Lexi was also clear that she was not inviting speculation about her family.

“I’m not asking anyone to assign fault to anyone in my life. My intention is conversation and understanding about a system — not judgement of individuals.”

“I spoke about something that shaped me in hopes someone else might feel less alone in theirs.”

Previously, Lexi described how she was just 14 years old when two men — “well over six feet tall” — arrived to take her to a treatment facility.

She recalled her father reading her a letter beforehand, ending with the words: “I’m sorry we have to do this.”

Reflecting on her childhood, Lexi said she often felt treated differently because of who her parents were.

“Some adults were not interested in me as a person at all,” she said, adding that she felt she “existed as an idea” rather than a real individual.

She revealed she began therapy before the age of ten after teachers noticed something was wrong, and that her first anxiety attack came soon after.

“I started to feel depressed. I was failing school. I had learning disabilities that made everything feel harder. I hated the way I looked.”

Lexi said she developed bulimia at 12, began self-harming at 11, and struggled deeply with self-worth.

“I felt stupid, incompetent, unworthy, useless, unloveable,” she admitted, adding that having famous, successful parents only intensified those feelings.

“It felt like I would never live up to them.”

After her father’s cancer diagnosis, Lexi said she turned to drink and drugs — not for fun, but to escape.

“When the party ended for everybody else, I kept going,” she said. “I drank and got high alone.”

Eventually, an intervention took place — one she described as deeply traumatic.

After Bowie read his letter, two men entered the room and told her she could leave “the easy way or the hard way.”

“I resisted. I screamed. I held onto the table leg,” she recalled.

“They grabbed me, pulled me away from everything I knew. I was screaming for someone to help me — but no one did.”

Lexi said she was placed into a black SUV and driven away, alone with two strangers who refused to tell her where she was going.

She spent 91 days in a “wilderness therapy” programme, living outdoors in winter conditions with minimal privacy and strict monitoring — including being forced to count out loud every time she used the toilet.

Wilderness therapy, also known as outdoor behavioural healthcare, is a highly controversial form of treatment in the US.

Paris Hilton has since become one of its most prominent critics, alleging abuse during her own teenage placement and successfully lobbying for the Stop Institutional Child Abuse Act, passed in December 2024.

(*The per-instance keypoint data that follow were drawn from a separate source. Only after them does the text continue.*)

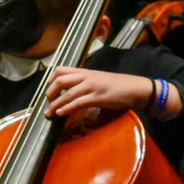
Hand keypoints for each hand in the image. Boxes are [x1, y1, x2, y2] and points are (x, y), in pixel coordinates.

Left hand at [44, 67, 181, 118]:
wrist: (136, 88)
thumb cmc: (118, 86)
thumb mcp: (99, 80)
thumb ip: (85, 84)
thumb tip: (72, 94)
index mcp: (86, 72)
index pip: (61, 69)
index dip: (51, 79)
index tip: (48, 89)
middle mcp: (87, 77)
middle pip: (60, 80)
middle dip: (50, 92)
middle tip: (47, 102)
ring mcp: (92, 86)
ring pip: (67, 93)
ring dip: (55, 104)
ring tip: (48, 113)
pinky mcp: (98, 97)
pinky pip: (78, 102)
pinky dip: (66, 108)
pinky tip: (60, 114)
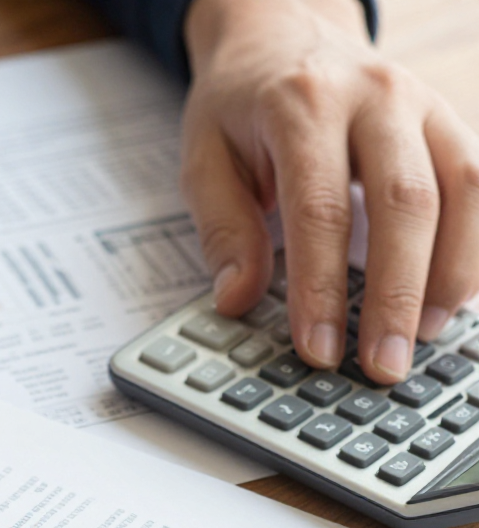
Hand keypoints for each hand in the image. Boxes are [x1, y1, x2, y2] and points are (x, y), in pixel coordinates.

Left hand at [182, 0, 478, 382]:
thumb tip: (237, 299)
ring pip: (461, 189)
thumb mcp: (203, 157)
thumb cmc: (240, 104)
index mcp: (302, 104)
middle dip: (397, 294)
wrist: (283, 29)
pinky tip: (448, 296)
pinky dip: (470, 245)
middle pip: (404, 202)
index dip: (321, 288)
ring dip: (448, 273)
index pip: (319, 210)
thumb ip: (222, 228)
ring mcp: (422, 102)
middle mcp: (374, 95)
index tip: (319, 349)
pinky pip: (477, 183)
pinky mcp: (447, 120)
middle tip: (383, 366)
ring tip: (421, 338)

Lexi described being strip-searched upon arrival and issued basic clothing and a backpack “bigger than me.”

After three months, she was sent directly to a residential treatment centre in Utah, where similar restrictions continued.

It was there that she learned her father had died.

“I spoke to him two days before, on his birthday,” she said. “We both knew.”

Then she saw the announcement stating Bowie had passed away “surrounded by his whole family.”

“It made me physically ill,” she said. “Because the whole family was there. Except for me.”

Lexi said her grief was processed within the programme through a structured “Grief and Loss Phase,” with assigned expectations and milestones.

“At the time, I thought that was normal,” she said. “That was my only frame of reference.”

After returning home shortly before turning 16, she admitted she slipped back into old patterns and was later sent to another programme — a cycle that left her feeling like a problem being passed along.

Despite everything, Lexi said the experience shaped her emotional awareness and resilience.

“I was forced to look inward before I even had a chance to look outward,” she said.

But she admitted lasting effects remain.

“I still flinch when things feel too controlled,” she confessed. “I still scan rooms for rules I haven’t been told yet.”